The scope of the new spending doesn’t suggest that it’s limited to just the uninsured. Nor does it come as a function of economic growth. The annual rate of GDP growth for 2013 was just 1.9 percent, less than a third of the spending increase in 2014, and less than a fifth of the increase in 2014 Q1. If growth in health care spending was linked to economic growth, as CMS concluded in regard to the 2012 data, then something has caused a major disruption and delinking of that relationship – and the obvious change has been Obamacare.
Is this new health-care spending really just an expression of joy over new coverage, as Obamacare supporters argue now? Fortunately, we have some metrics to judge this claim after two full quarters of rapid increases in spending. Since the White House declared victory on Obamacare as open enrollment ended, and insisted that “the debate is over,” a number of national polls have been published on the new law and support for its provisions. Not a single one of them demonstrates a rise in support anywhere near the rise in spending – or much of an improvement at all in popular perception of Obamacare.
Related: The Coming Obamacare Shock for 170 Million Americans
The Washington Post/ABC poll results show the opposite, in fact. Support for the law dropped five points to 44/48, down from 49/48 in the previous poll from March. Among Latino voters – a key demographic for President Obama and his Democrats in the midterm elections – support for Obamacare dropped seven points. The news was only slightly better in the NBC/Wall Street Journal survey, where support for the ACA rose from 35 percent in March all the way to … 36 percent. Those who think Obamacare to be a bad idea did decline from 49 percent to 46 percent, but all of these changes fall within the polling margin of error.
Kaiser Family Foundation similarly sees no burst of enthusiasm from consumers happy about the massive increase in health-care costs. In September, before the sharp increases occurred, opinion split on the law 39/43, numbers that remained largely stable throughout last year until the Obamacare launch. During the rollout, when spending increases began, disapproval pushed those figures to 33/49 in November 2013 and 34/50 in January. In March and April, approval remained constant at 38/46. A majority of 57 percent told Kaiser that the law clearly is not working as intended, including 61 percent of independents.

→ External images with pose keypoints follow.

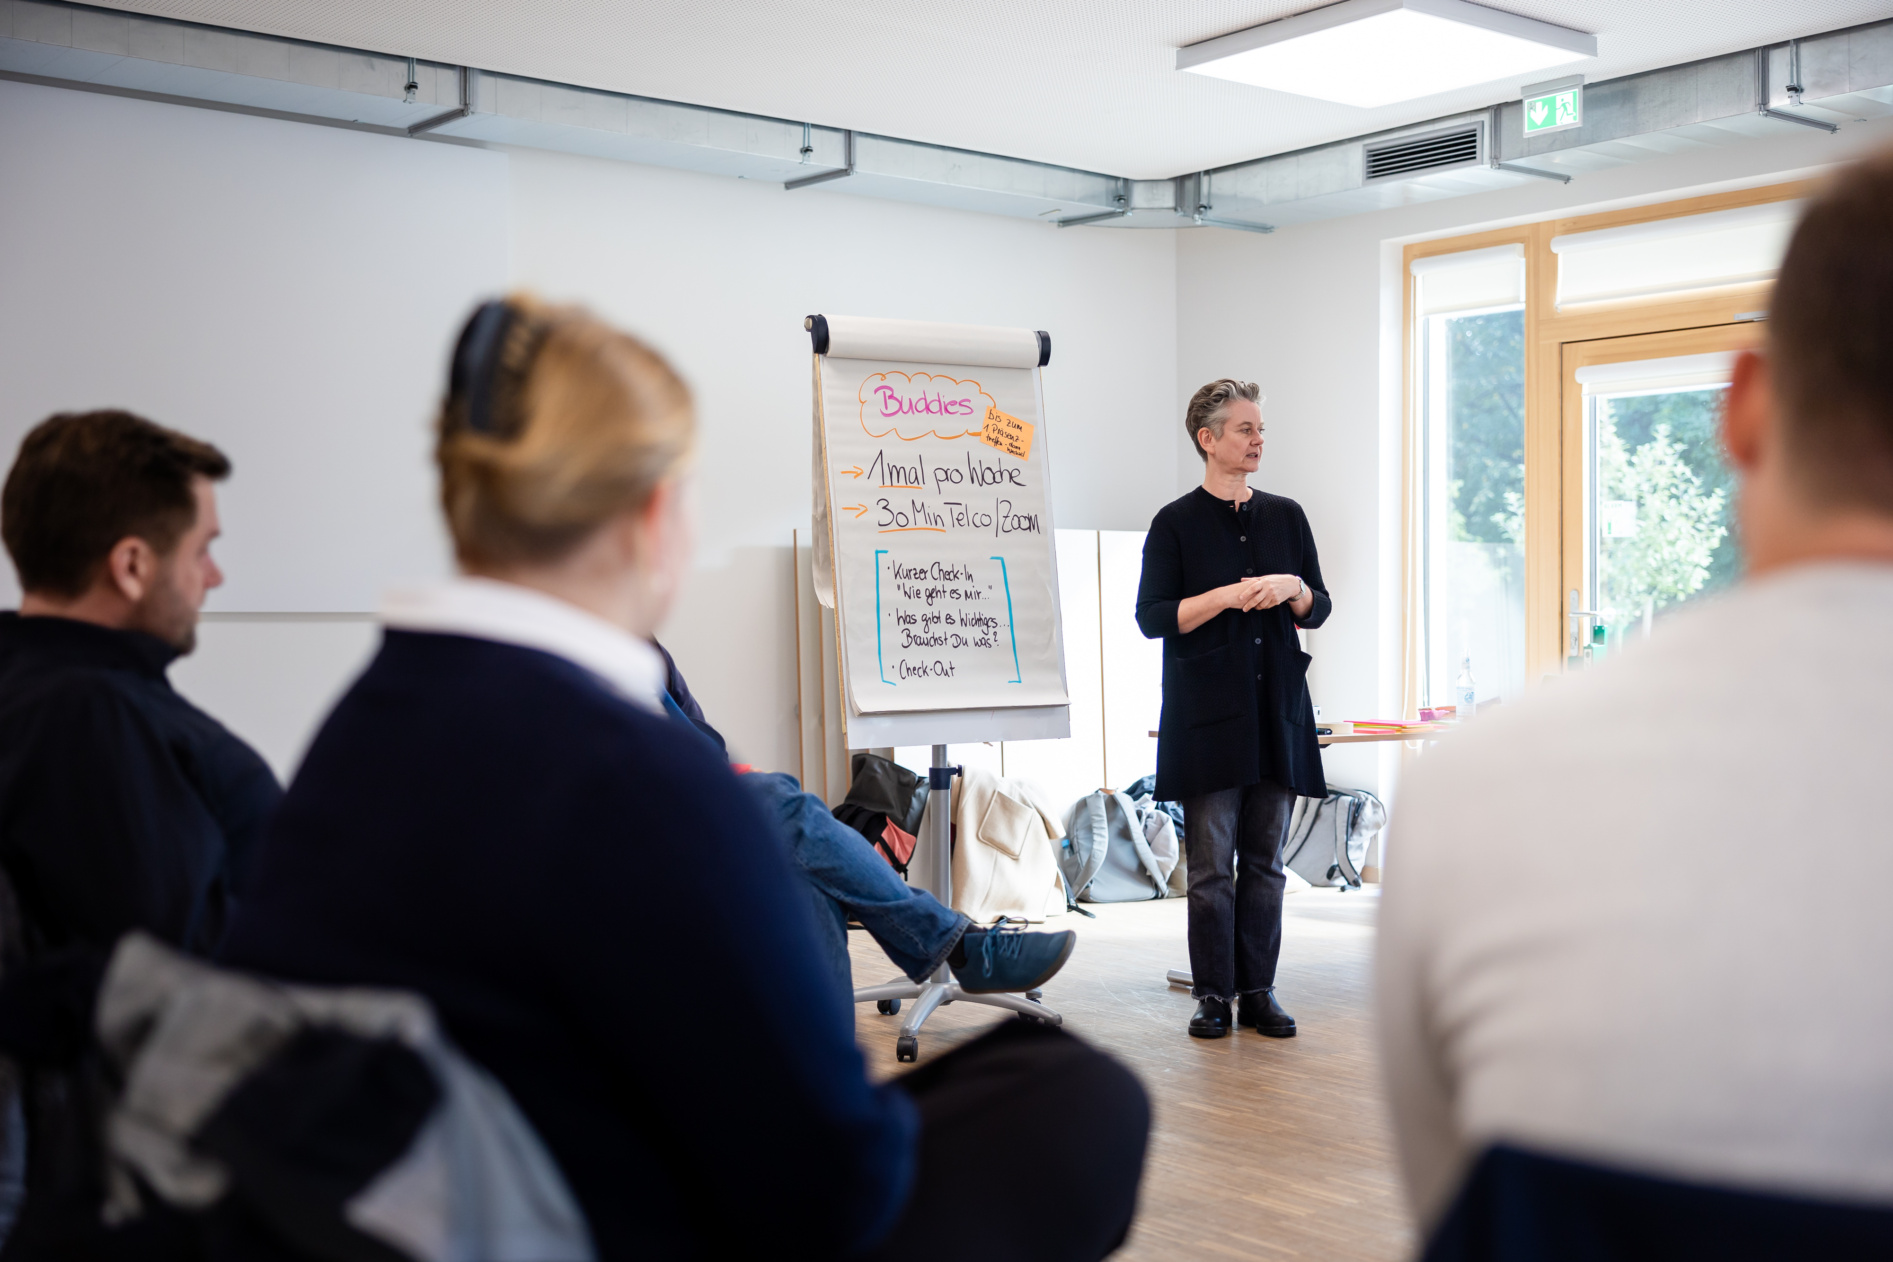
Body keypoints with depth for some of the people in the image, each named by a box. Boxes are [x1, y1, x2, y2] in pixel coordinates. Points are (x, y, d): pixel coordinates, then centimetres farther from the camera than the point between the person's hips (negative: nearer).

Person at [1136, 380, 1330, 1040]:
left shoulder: (1286, 516, 13)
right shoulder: (1176, 523, 0)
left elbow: (1319, 609, 16)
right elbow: (1152, 616, -6)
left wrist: (1293, 588, -5)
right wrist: (1230, 595, -14)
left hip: (1278, 710, 4)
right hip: (1207, 714, -4)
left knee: (1265, 862, 7)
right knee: (1211, 866, -3)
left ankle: (1259, 992, 13)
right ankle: (1213, 995, 6)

So no, the rapid increase in spending does not indicate that the system is working to lower costs, an absurd if not Orwellian construct. Nor is the debate “over,” no matter how many times Obama claims otherwise. Too bad the White House chose not to take advice from National Journal’s Ron Fournier.
“The president risks insulting a vast majority of Americans by dismissing their concerns with a consultant's talking point,” Fournier wrote before the economic figures were released, “and Obama can't afford any more blows to his credibility.”
Perhaps it’s better to say that the only curve being bent downward now on Obamacare is the honesty curve, and that we can only expect more of that as Obamacare costs force higher spending and lower growth in the future.